On the surface, making or not making an All-Pro team doesn’t mean much, unless of course there are big incentives associated with hiring. On a deeper level, scorn can provide motivation, for example, for any player who will play playoffs in the days after the All-Pro team is declared.
49ers defensive end Nick Bossa Very well he might draw some motivation on Sunday against the Cowboys due to his removal from the All-Pro team.
“I definitely think Bossa should be there,” 49-player coach Kyle Shanahan told reporters on Friday. “There’s no doubt about it, I don’t think people appreciate how good Bossa is, playing and playing. I’ve heard people talking about him as Player of the Year and every time they say I can’t believe he wasn’t mentioned in Defensive Player of the Year. So that was a surprise to me.”
Bossa He received five All-Pro . votes, which placed him in fifth place among all the intrusive contestants.
After a year missing most of the season after being torn in the AFC Champions League in the second week, Bossa finished the season with 15.5 sacks, to finish fourth in the league. He had 32 midfield hits, good for a third in the league.

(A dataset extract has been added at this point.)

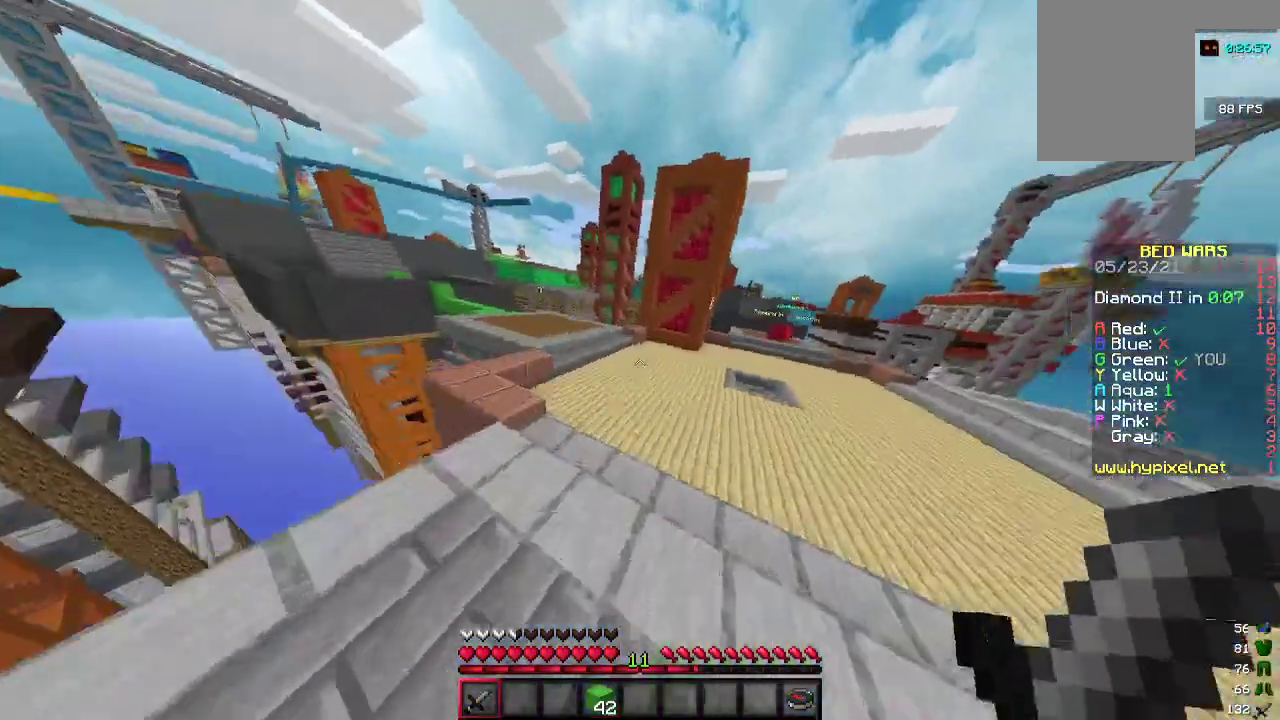
{"keys": ["w"], "mouse": [], "events": [[133, "d", "down"], [400, "d", "up"]]}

It’s hard to make a stronger argument for Bossa as a defensive player during the year TJ Watt, which tied the record for one season of 22.5 in just 15 games. But Bossa is already one of football’s best pass-emigrants, and Shanahan’s praise will come in handy this season, as Bossa likely seeks a second contract similar if not better than the $27 million a year his brother Joey earned from the Chargers.
Immediately, Bosa could prove voters wrong – and set himself up for a big payday – by wreaking havoc on Sunday’s Cowboys’ offensive line.